In a speech, at London Business School’s Annual Asset Management Conference this week, Mr Bailey said he was especially worried about PRIIPS and ETFs
He said new PRIIPS rules could put off US investors and that the sector should be “watchful” over ETFs.
He said: “I want to be clear that I am concerned about PRIIPS, and I know I am not alone.
“It carries a risk that it is leading to literally accurate disclosure which is not providing useful context, and there is evidence that funds, for instance from the US, are withdrawing from Europe to avoid the burden.
“I have also heard concerns about performance projections. We all have to take this seriously.”
He said the FCA would work with European Supervisory Authorities and contribute to the European Commission’s post-implementation review of the PRIIPS Regulation to allay concerns.
Turning to ETFs, Mr Bailey said: “The secondary market liquidity of ETF shares is dependent on market makers and authorised participants (known as APs).
“We know relatively little – as we have not experienced a stress since this structure grew so rapidly – about the capacity and willingness of APs to execute their function in stressed conditions where they may be under pressure to tighten their own risk limits.
“The result could be unexpectedly large discounts for ETF investors selling their holdings relative to the estimated value of the underlying assets, and possibly a need to suspend fund dealings.
“As with open-ended funds, this could have the potential to amplify shocks to market conditions which are already under stress.
“We have no easy way of sizing this risk, but we cannot ignore its potential given the rapid growth of ETFs.”
He also spoke about MiFID II, which he said was “probably the largest single change ever in European financial market regulation.”
He revealed that it was a priority of the FCA to implement it in a way that did not stop the effective functioning of markets, but hinted at flexibility by adding “to implement rules in a market that wasn’t functioning would be - at it’s kindest - getting the cart before the horse.”
Elsewhere in the speech, Mr Bailey spoke about the outlook in the wake of the financial crisis and the Brexit vote.
But he sought to address trends which moved away from these issues and “put Brexit to one side.”
Chief among these was a demographic shift, with a growing number of people reaching retirement and a knock-on effect of “a shift in the balance of assets under management from accumulation-oriented products to decumulation products, including a variety of income drawdown strategies”, some of which he said are likely to be “complex.”
He backed placing more responsibility onto individuals over their pensions, but warned the industry must ensure there is a framework where choices can be made “securely and confidently.”
Mr Bailey noted the decline of defined benefit pensions and the growth of defined contribution schemes was allied to the trend, leading to a range of changes in the sector.
He said: “The big point that I would draw out is that there continues to be a major shift towards placing more responsibility for decision making onto individuals.
“We have seen that happening for some time in the accumulation phase of saving for retirement.
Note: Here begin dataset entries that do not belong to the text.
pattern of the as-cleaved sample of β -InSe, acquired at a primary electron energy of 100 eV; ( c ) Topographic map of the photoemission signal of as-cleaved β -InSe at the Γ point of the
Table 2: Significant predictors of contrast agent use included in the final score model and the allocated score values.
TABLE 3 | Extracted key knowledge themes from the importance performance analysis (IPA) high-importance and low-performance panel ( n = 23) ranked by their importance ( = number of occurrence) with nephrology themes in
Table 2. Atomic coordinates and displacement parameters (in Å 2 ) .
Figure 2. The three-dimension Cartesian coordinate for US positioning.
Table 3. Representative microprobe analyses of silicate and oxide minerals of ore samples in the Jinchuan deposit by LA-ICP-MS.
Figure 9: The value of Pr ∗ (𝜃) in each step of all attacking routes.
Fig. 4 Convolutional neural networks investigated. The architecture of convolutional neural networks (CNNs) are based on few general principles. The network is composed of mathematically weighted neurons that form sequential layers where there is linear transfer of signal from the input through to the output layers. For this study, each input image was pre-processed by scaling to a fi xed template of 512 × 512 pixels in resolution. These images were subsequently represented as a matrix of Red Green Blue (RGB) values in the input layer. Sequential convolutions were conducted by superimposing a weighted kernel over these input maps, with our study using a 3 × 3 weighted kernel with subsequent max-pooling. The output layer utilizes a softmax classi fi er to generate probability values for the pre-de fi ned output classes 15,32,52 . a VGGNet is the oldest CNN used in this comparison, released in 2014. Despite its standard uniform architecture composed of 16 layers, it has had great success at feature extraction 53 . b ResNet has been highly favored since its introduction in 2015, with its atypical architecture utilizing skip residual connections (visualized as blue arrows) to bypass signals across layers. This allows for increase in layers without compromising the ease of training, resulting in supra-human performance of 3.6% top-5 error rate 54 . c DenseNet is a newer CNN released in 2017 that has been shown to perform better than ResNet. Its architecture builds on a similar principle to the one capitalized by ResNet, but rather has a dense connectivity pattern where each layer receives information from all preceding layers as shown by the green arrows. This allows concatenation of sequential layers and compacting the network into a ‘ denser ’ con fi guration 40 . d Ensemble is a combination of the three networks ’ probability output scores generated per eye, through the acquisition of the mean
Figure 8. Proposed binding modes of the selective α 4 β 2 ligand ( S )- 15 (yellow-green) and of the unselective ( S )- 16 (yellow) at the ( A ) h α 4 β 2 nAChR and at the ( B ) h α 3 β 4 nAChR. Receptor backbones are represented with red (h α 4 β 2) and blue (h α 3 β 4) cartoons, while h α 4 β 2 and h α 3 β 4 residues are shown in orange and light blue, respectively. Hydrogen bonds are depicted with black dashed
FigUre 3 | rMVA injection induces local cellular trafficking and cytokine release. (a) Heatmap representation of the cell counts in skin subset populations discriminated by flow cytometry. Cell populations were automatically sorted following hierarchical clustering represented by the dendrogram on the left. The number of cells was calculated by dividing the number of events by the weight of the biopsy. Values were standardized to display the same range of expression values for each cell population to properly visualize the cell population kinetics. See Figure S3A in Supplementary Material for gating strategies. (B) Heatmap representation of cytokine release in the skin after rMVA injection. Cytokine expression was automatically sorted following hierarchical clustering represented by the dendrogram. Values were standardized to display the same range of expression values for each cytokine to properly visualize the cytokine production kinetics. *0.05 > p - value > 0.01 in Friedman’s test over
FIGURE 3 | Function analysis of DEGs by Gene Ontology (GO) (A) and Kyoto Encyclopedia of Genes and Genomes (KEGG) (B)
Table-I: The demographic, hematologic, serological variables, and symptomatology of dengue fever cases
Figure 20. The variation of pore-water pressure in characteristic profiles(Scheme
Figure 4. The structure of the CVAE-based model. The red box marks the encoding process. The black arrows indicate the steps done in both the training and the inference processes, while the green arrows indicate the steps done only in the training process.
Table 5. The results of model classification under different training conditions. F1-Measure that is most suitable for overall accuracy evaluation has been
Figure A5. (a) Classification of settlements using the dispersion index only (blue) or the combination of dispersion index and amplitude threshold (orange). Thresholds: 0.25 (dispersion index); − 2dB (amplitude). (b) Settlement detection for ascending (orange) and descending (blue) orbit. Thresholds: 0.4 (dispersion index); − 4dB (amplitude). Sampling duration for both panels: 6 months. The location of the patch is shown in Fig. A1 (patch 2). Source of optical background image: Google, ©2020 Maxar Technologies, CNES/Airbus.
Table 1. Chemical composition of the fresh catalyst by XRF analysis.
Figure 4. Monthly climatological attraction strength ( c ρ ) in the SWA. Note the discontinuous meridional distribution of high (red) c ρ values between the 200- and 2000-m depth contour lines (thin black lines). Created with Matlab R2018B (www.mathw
Now, we are seeing the similar change in the decumulation phase as people exercise choices over when and how they draw pensions.
“Given the implications of an ageing population, low real interest rates and the cost of old age, it seems to me that greater choice makes sense in terms of individual circumstances and preferences.
“But it places a responsibility on industry to provide products and the regulator to establish conditions in which those choices can be made securely and confidently.”